Requirement: Reproduce the following entries verbatim, omitting the pictures from your reproduction.

[[ Entries shown, beginning ]]

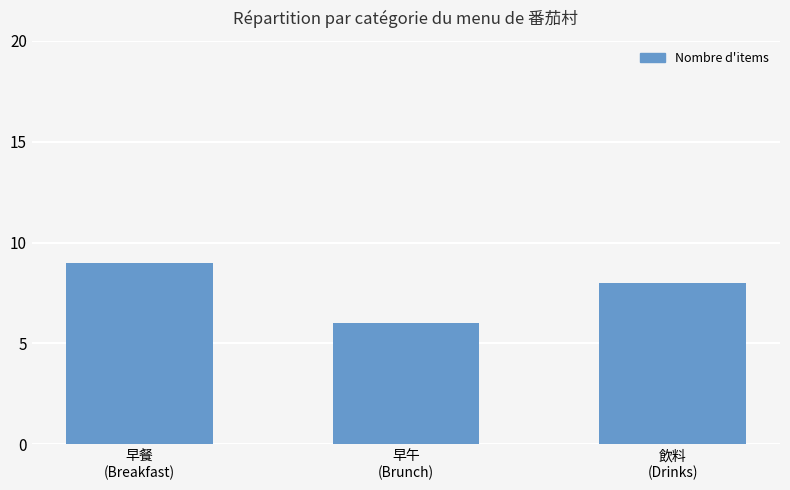

Rank the categories by value from highest to lowest.

早餐
(Breakfast), 飲料
(Drinks), 早午
(Brunch)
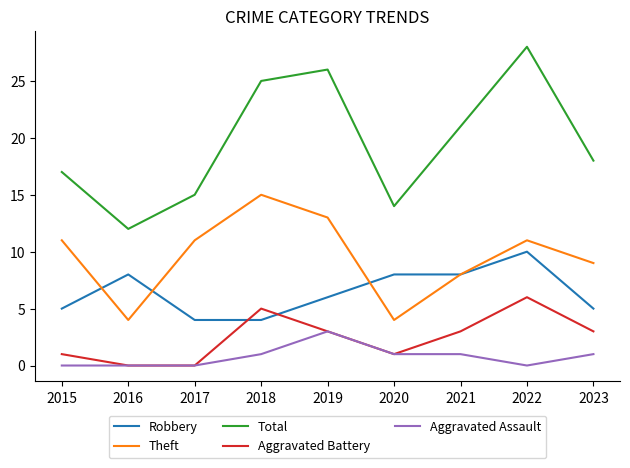

True or false: Aggravated Assault and Total intersect in this chart.

False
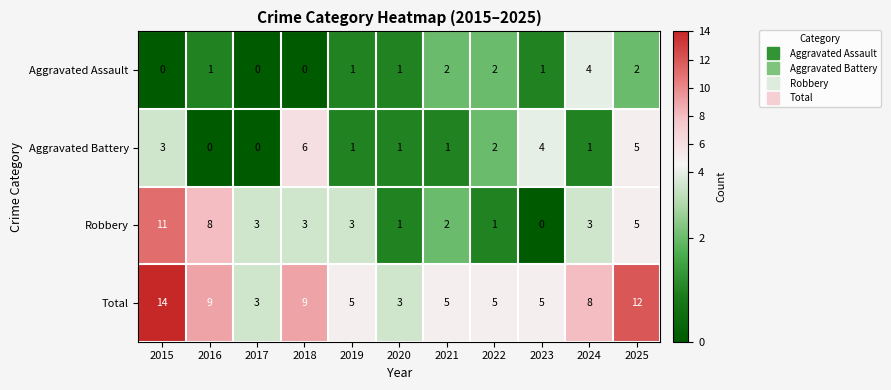

True or false: Robbery has a value of 11 at 2015.

True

[[ Entries shown, end ]]

Answer box:
Rank the categories by value from highest to lowest.

早餐
(Breakfast), 飲料
(Drinks), 早午
(Brunch)

True or false: Aggravated Assault and Total intersect in this chart.

False

True or false: Robbery has a value of 11 at 2015.

True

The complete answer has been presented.